→ INFORMATION SHOWN
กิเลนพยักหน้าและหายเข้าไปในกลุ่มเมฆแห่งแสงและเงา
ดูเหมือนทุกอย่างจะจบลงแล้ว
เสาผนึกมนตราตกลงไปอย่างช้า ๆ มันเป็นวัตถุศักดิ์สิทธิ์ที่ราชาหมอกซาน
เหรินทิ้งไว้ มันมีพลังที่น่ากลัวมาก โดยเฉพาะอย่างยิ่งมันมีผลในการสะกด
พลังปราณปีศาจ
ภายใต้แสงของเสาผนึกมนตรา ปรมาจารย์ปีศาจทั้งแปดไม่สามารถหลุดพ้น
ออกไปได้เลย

→ WHAT YOU NEED TO DO
Beginning at the line that contains "ดูเหมือนทุกอย่างจะจบลงแล้ว" and ending at the last line above, copy each line without any change.

→ ANSWER SECTION
ดูเหมือนทุกอย่างจะจบลงแล้ว
เสาผนึกมนตราตกลงไปอย่างช้า ๆ มันเป็นวัตถุศักดิ์สิทธิ์ที่ราชาหมอกซาน
เหรินทิ้งไว้ มันมีพลังที่น่ากลัวมาก โดยเฉพาะอย่างยิ่งมันมีผลในการสะกด
พลังปราณปีศาจ
ภายใต้แสงของเสาผนึกมนตรา ปรมาจารย์ปีศาจทั้งแปดไม่สามารถหลุดพ้น
ออกไปได้เลย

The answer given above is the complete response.